The duties of the kings were primarily religious, judicial, and militaristic. They were the chief priests of the state, and performed certain sacrifices and also maintained communication with the Delphian sanctuary, which always exercised great authority in Spartan politics. In the time of Herodotus (about 450 BC), their judicial functions had been restricted to cases dealing with heiresses, adoptions and the public roads. Civil cases were decided by the ephors, and criminal jurisdiction had been passed to the ephors, as well as to a council of elders. By 500 BC the Spartans had become increasingly involved in the political affairs of the surrounding city-states, often putting their weight behind pro-Spartan candidates. Shortly before 500 BC, as described by Herodotus, such an action fueled a confrontation between Sparta and Athens, when the two kings, Demeratus and Cleomenes, took their troops to Athens. However, just before the heat of battle, King Demeratus changed his mind about attacking the Athenians and abandoned his co-king. For this reason, Demeratus was banished, and eventually found himself at the side of Persian King Xerxes for his invasion of Greece twenty years later (480 BC), after which the Spartans enacted a law demanding that one king remain behind in Sparta while the other commanded the troops in battle.
Aristotle describes the kingship at Sparta as "a kind of unlimited and perpetual generalship" (Pol. iii. I285a), while Isocrates refers to the Spartans as "subject to an oligarchy at home, to a kingship on campaign" (iii. 24). Here also, however, the royal prerogatives were curtailed over time. Dating from the period of the Persian wars, the king lost the right to declare war, and was accompanied in the field by two ephors. He was supplanted also by the ephors in the control of foreign policy. Over time, the kings became mere figure-heads except in their capacity as generals. Real power was transferred to the ephors and to the gerousia. Causes for this change lay partly in the fact that the ephors, chosen by popular election from the whole body of citizens, represented a democratic element in the constitution without violating those oligarchical methods which seemed necessary for the state's administration. They also lay partly in the weakness of the kingship, the dual character of which inevitably gave rise to jealousy and discord between the two holders of the office, often resulting in a practical deadlock. Another cause lay in the loss of prestige suffered by the kingship, especially during the 5th century, owing to these aforementioned quarrels, to the frequency with which kings ascended the throne as minors making the creation of regencies necessary. The dual kingship's prestige also suffered because the kings were, rightly or wrongly, suspected of having taken bribes from the enemies of the state at one time or another.
The difference with today's states is that Sparta had a special policy maker, the gerousia, a council consisting of 28 elders over the age of 60, elected for life and usually part of the royal households, and the two kings. High state policy decisions were discussed by this council who could then propose action alternatives to the Damos, the collective body of Spartan citizenry, who would select one of the alternatives by voting.

Provided data>
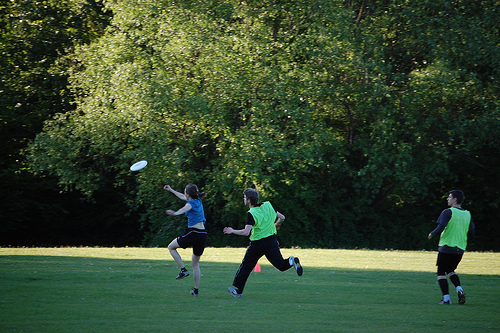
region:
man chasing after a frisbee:
[225, 169, 313, 296]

Work instruction> In the text on Sparta's kings and government, rewrite the part from "The difference with" to "alternatives by voting.", replacing "council" with "board".

Response below>
The difference with today's states is that Sparta had a special policy maker, the gerousia, a board consisting of 28 elders over the age of 60, elected for life and usually part of the royal households, and the two kings. High state policy decisions were discussed by this board who could then propose action alternatives to the Damos, the collective body of Spartan citizenry, who would select one of the alternatives by voting.